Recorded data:
=====
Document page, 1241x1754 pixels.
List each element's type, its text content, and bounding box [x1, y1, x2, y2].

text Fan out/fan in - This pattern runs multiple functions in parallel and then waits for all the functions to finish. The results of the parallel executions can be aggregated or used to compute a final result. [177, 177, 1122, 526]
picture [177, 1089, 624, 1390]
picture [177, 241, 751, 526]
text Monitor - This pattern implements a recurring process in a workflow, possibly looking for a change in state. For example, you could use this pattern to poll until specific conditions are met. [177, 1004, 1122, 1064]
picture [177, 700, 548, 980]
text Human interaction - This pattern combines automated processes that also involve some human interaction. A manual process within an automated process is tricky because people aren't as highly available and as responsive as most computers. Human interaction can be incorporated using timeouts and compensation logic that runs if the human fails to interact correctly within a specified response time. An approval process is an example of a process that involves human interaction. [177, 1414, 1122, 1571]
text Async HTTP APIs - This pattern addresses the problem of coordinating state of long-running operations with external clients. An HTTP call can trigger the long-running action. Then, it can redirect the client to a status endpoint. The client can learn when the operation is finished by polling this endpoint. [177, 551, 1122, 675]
=====
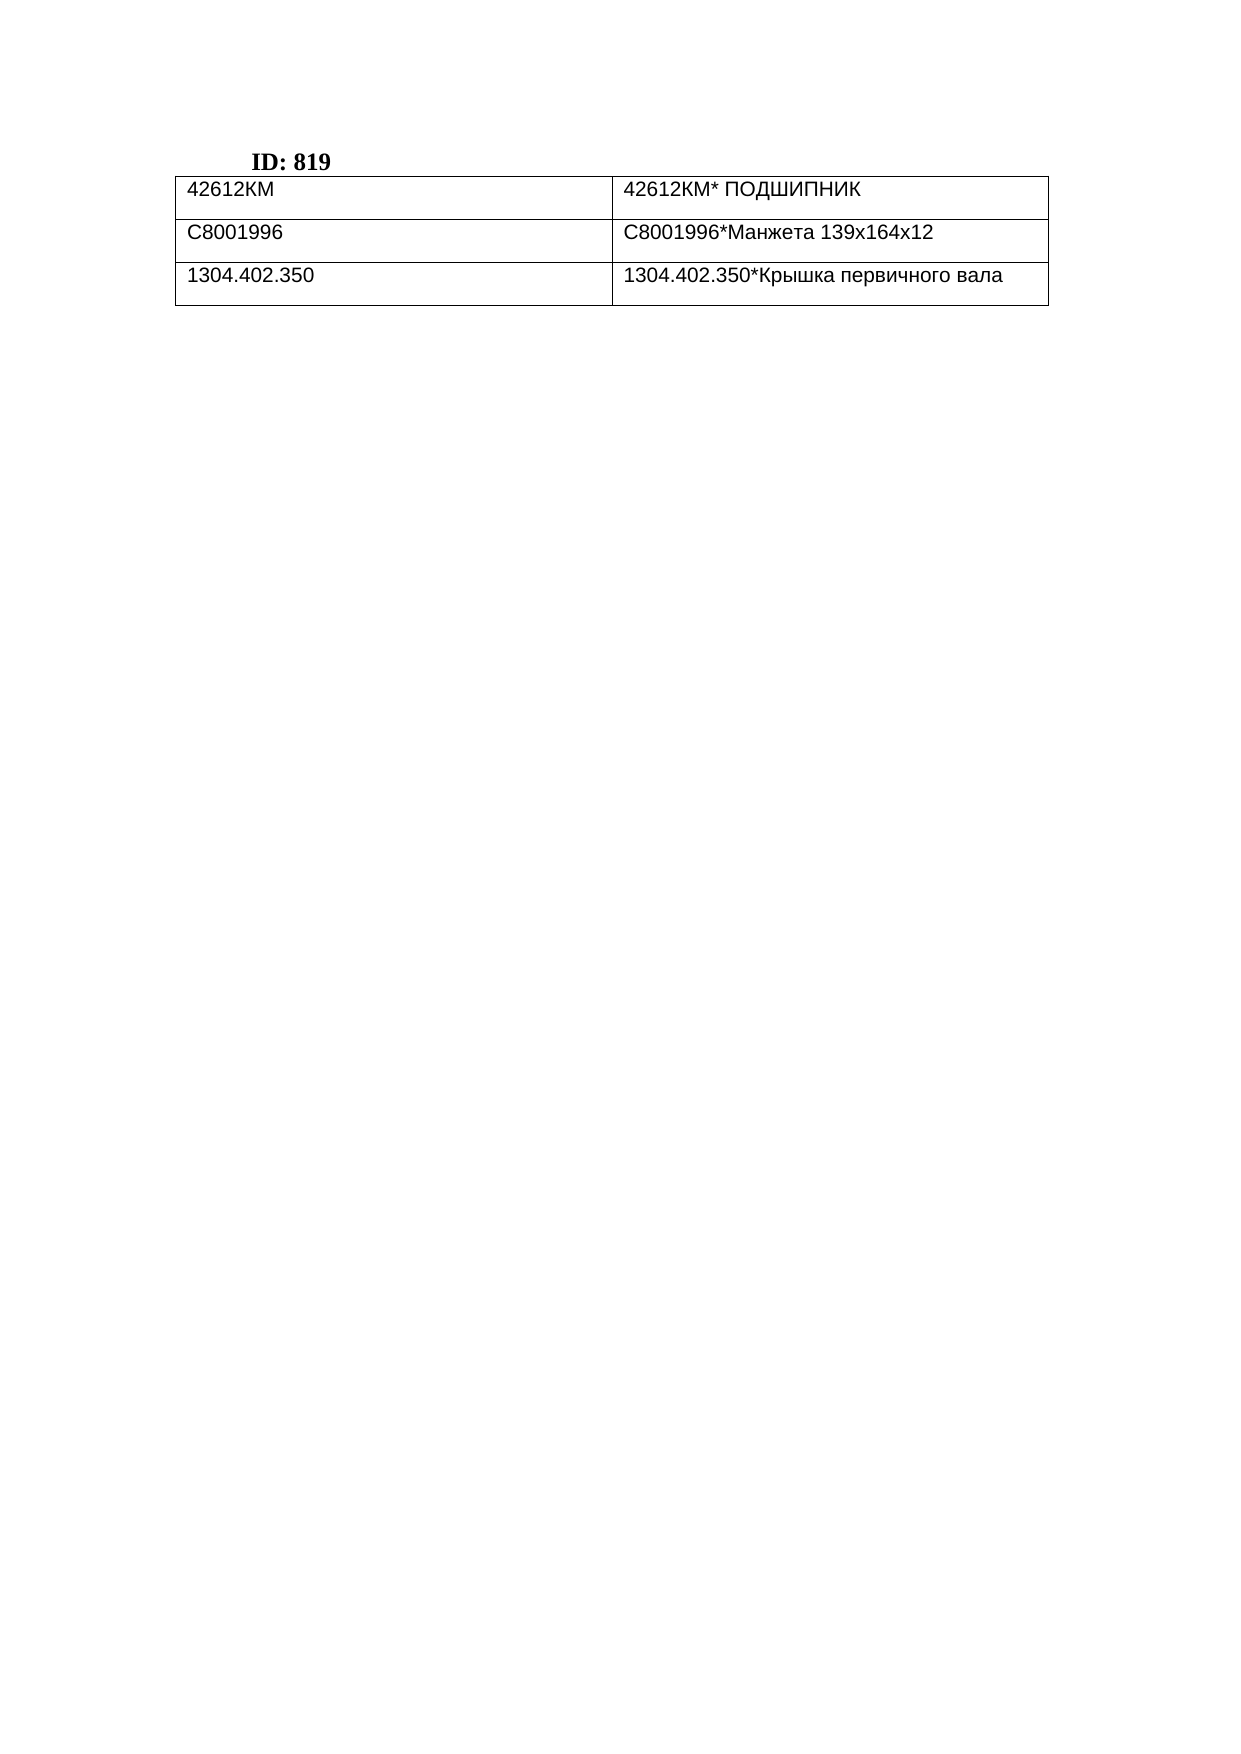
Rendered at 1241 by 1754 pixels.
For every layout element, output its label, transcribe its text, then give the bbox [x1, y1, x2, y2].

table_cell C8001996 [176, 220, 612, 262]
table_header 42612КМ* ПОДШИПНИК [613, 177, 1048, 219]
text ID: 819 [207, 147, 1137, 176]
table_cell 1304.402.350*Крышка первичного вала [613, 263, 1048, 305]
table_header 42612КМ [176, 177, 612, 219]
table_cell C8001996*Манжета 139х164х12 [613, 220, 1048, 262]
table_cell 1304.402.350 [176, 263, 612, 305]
=====
Exercise prompt: Above are the records. Identify each line that contains the word "pixels".

Result:
Document page, 1241x1754 pixels.
Rendered at 1241 by 1754 pixels.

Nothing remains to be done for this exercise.